-- SUPPLIED TEXT --

Opinion
Civil Action No. 3:11-CV-112
07-30-2012
(BAILEY)
ORDER GRANTING PLAINTIFF'S MOTION FOR SUMMARY JUDGMENT
On this day, the above-styled civil action came before this Court upon consideration of Plaintiff City National Bank of West Virginia's Motion for Summary Judgment [Doc. 9], filed on May 4, 2012. Defendant Rahmi filed his Response in Opposition to the Motion for Summary Judgment [Doc. 11], plaintiff filed its Reply [Doc. 12], and defendant filed his Response to plaintiff's Reply [Doc. 13]. Having been thoroughly briefed, the Motion for Summary Judgment is ripe for adjudication. Upon consideration of the same, this Court is of the opinion that the Motion should be GRANTED. I. Factual and Procedural History
Defendant Alex D. Rahmi filed a pleading in the Circuit Court of Jefferson County, West Virginia, in which he argued that City National Bank of West Virginia ("City National") improperly foreclosed on his property because a federal bankruptcy stay was in place at the time. The United States Bankruptcy Court for the Northern District of West Virginia has already considered the issue and ruled that no stay was in effect at the time of foreclosure. City National correctly notes that this Court had previously rejected the defendant's claim on appeal that the Bankruptcy Court committed error. Accordingly, City National asserts it is entitled, pursuant to the All Writs Act and the exceptions to the Anti-Injunction Act, to an order enjoining the defendant from challenging the Bankruptcy Court's decisions in the state court suit.

-- ABOUT THIS EXERCISE --
According to the order, which court ruled that no stay was in effect when City National foreclosed on the defendant's property? You can skip the rows that come next.

-- GIVEN INFORMATION --
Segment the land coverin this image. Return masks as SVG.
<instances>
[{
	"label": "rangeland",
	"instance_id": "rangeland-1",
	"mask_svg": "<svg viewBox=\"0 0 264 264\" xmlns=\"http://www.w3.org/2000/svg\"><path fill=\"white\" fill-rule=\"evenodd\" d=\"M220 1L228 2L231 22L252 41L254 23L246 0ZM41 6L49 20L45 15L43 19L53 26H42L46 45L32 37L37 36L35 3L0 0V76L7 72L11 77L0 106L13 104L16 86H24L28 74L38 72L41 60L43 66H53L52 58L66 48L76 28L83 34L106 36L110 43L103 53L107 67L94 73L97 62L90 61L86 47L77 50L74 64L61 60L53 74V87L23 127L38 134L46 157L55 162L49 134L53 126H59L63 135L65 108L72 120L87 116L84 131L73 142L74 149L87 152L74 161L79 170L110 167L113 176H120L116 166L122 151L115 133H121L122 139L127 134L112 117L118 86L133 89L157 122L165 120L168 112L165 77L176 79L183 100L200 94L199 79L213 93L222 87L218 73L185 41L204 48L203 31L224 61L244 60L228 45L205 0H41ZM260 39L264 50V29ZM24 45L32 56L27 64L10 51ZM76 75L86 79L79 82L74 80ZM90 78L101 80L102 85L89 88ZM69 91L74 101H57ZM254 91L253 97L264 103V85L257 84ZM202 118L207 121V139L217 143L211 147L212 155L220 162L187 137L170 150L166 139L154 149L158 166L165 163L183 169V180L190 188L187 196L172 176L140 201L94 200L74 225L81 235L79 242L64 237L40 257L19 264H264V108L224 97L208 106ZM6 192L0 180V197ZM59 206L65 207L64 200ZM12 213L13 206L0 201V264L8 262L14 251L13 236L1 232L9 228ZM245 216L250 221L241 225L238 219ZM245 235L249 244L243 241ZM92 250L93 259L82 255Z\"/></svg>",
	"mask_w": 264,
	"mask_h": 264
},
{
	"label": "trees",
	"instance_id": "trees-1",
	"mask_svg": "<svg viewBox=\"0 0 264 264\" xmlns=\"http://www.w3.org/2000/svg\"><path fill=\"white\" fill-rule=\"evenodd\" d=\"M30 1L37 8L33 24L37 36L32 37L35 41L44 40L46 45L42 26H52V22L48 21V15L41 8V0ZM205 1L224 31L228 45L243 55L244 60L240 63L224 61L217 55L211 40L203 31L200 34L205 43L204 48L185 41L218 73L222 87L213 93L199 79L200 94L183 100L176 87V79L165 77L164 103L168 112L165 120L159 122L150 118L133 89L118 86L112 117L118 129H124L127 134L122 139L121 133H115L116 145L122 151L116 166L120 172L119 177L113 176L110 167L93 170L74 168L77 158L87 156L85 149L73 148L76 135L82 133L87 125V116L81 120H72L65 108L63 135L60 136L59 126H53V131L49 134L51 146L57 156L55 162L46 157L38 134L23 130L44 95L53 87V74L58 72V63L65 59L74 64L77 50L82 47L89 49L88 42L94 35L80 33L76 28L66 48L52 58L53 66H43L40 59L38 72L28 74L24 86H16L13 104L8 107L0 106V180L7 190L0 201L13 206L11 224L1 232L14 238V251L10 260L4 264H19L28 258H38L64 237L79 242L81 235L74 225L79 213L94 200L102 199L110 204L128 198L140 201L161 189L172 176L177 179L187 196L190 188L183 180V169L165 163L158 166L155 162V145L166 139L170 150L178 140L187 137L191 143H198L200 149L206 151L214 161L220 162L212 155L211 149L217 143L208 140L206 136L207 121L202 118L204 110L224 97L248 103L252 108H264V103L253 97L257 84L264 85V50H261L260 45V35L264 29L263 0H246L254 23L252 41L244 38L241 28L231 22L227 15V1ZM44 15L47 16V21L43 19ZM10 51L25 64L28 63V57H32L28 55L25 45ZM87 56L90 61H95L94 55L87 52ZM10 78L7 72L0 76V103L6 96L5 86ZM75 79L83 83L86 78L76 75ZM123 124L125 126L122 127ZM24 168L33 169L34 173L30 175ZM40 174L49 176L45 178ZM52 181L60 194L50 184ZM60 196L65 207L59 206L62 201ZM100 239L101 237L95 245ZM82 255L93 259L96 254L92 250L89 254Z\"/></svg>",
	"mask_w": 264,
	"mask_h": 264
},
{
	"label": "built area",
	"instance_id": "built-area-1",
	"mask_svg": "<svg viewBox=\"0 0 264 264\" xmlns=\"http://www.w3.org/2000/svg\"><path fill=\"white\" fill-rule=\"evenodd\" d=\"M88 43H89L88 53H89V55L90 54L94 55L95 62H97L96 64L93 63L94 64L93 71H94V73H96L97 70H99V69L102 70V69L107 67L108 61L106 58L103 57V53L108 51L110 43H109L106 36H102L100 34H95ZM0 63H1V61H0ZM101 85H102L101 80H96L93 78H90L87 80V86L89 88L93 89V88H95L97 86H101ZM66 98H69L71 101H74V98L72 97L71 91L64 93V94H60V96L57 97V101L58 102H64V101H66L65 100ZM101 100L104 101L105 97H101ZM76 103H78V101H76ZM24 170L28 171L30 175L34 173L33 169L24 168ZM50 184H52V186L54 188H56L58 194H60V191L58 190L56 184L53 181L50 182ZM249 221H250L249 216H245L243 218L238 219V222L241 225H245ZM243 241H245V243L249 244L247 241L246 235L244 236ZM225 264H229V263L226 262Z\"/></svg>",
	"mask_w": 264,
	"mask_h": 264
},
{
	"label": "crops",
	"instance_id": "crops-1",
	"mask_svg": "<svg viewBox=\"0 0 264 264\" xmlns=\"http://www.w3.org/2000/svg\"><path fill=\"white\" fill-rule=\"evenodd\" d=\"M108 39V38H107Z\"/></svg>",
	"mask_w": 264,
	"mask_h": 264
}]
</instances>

-- YOUR SOLUTION --
The United States Bankruptcy Court for the Northern District of West Virginia.